§ **Pasos a seguir**:
**1.** Reproduce sin cambios el tramo del fragmento sobre -fomit-frame-pointer que va desde "Emm ... las" hasta "circunstancias, no siempre.", ambos incluidos.
**2.** Pasa al inglés esta oración del fragmento sobre -fomit-frame-pointer: «Sobre "es una de las causas más habituales" creo que no es del todo cierto que -fomit-frame-pointer sea una de las causas más habituales, pero bueno, todo es discutible.»
======== Fragmento extraído
Ya solamente por curiosidad y, disculpa la molestia, ¿podría ver el informe del fallo o el hilo del foro donde se trata el asunto y se considera que es culpa de fomit-frame-pointers?

 *jmp_ wrote:*   

> 
> 
> O sea, que el -fomit-frame-pointer entra dentro del pack "Safe CFLags" y como ves es una de las causas más habituales que provocan errores del tipo que se ha tratado aquí. El resto de flags no influyen pero mejoran y optimizan el código sin romperlo... almenos en la zlib como ha quedado claro.
> 
> 

 

Emm ... las personas dentro de Gentoo que tratan con este tipo de fallos son la gente de toolchain, seguramente donde mayor nivel técnico puedes encontrar en Gentoo, creo que ninguno de ellos dejaría que se publicara en gwn un artículo recomendando su uso si luego van a recibir errores por culpa de esto. Sobre "es una de las causas más habituales" creo que no es del todo cierto que -fomit-frame-pointer sea una de las causas más habituales, pero bueno, todo es discutible.

Sobre el resto (o almenos algunas) CFLAGS de tu lista, podemos buscar ejemplos de cómo rompen el código bajo determinadas circunstancias, no siempre.

 *jmp_ wrote:*   

> 
> 
> El -fomit-frame-pointer, "flag seguro" hace el código más difícil de depurar aunque en arquitecturas como AMD64 no hace falta habilitarlo si metes -O2 o -O3 (creo que se integra ya) y no influye negativamente en esos casos almenos en ese sentido, en cambio en el típico athlon-xp o Intel i386 (32bits) si afecta más.
> 
> 

 

Efectivamente afecta a la depuración, y creo, si no meto mucho la zarpa, que en x86 no se habilita a menos que se especifique lo contrario mientras que en amd64 sucede justo a la inversa (con todos los niveles de depuración, -O -O2 -O3 -Os).

----------

## ekz

Entonces, sacamos o no -fomit-frame-pointer del make.conf?

ya que ahora portage avisa de que puede romper algo

----------

## jmp_

 *Quote:*   

> 
> 
> Ya solamente por curiosidad y, disculpa la molestia, ¿podría ver el informe del fallo o el hilo del foro donde se trata el asunto y se considera que es culpa de fomit-frame-pointers? 

 

Está un poco más arriba, tienes una salida del GBD depurando el programa (firefox, que peta por zlib), como te digo -fomit-frame-pointer suele ser la causa de este tipo de SEGFAULTS y otros errores en algunos programas, al recompilar zlib sin el -fomit-frame-pointer Firefox funcionó correctamente.

 *Quote:*   

> 
> 
> Efectivamente afecta a la depuración, y creo, si no meto mucho la zarpa, que en x86 no se habilita a menos que se especifique lo contrario mientras que en amd64 sucede justo a la inversa (con todos los niveles de depuración, -O -O2 -O3 -Os).

 

Creo que es lo que he dicho o almenos eso quería decir. Efectivamente y si nadie lo corrige es así :)

 *Quote:*   

> 
> 
> Entonces, sacamos o no -fomit-frame-pointer del make.conf?
> 
> ya que ahora portage avisa de que puede romper algo

 

Si quieres asegurarte de poner unos flags más conservadores o eres un desarrollador que necesita depurar mucho código de forma habitual no lo pongas, si quieres algo más de optimización no es mala idea. Al fin y al cabo lo puedes habilitar o deshabilitar si ves que con algún programa tienes problemas y recompilarlo con otros adecuados.
================
======== Datos aportados
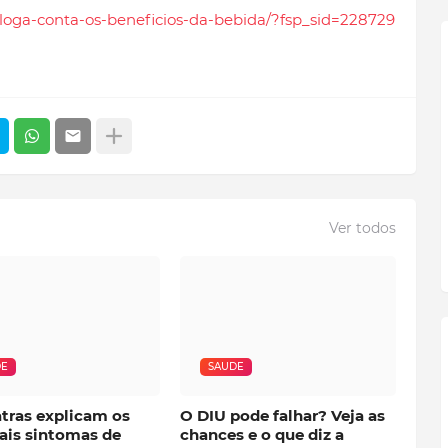
rologa-conta-os-beneficios-da-bebida/?fsp_sid=228729
Ver todos
DE
SAUDE
atras explicam os
O DIU pode falhar? Veja as
ais sintomas de
chances e o que diz a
================
§ **Soluciones**:
**1.**
Emm ... las personas dentro de Gentoo que tratan con este tipo de fallos son la gente de toolchain, seguramente donde mayor nivel técnico puedes encontrar en Gentoo, creo que ninguno de ellos dejaría que se publicara en gwn un artículo recomendando su uso si luego van a recibir errores por culpa de esto. Sobre "es una de las causas más habituales" creo que no es del todo cierto que -fomit-frame-pointer sea una de las causas más habituales, pero bueno, todo es discutible.

Sobre el resto (o almenos algunas) CFLAGS de tu lista, podemos buscar ejemplos de cómo rompen el código bajo determinadas circunstancias, no siempre.

**2.** As for "it is one of the most common causes," I don't think it's entirely true that -fomit-frame-pointer is one of the most common causes, but oh well, everything is debatable.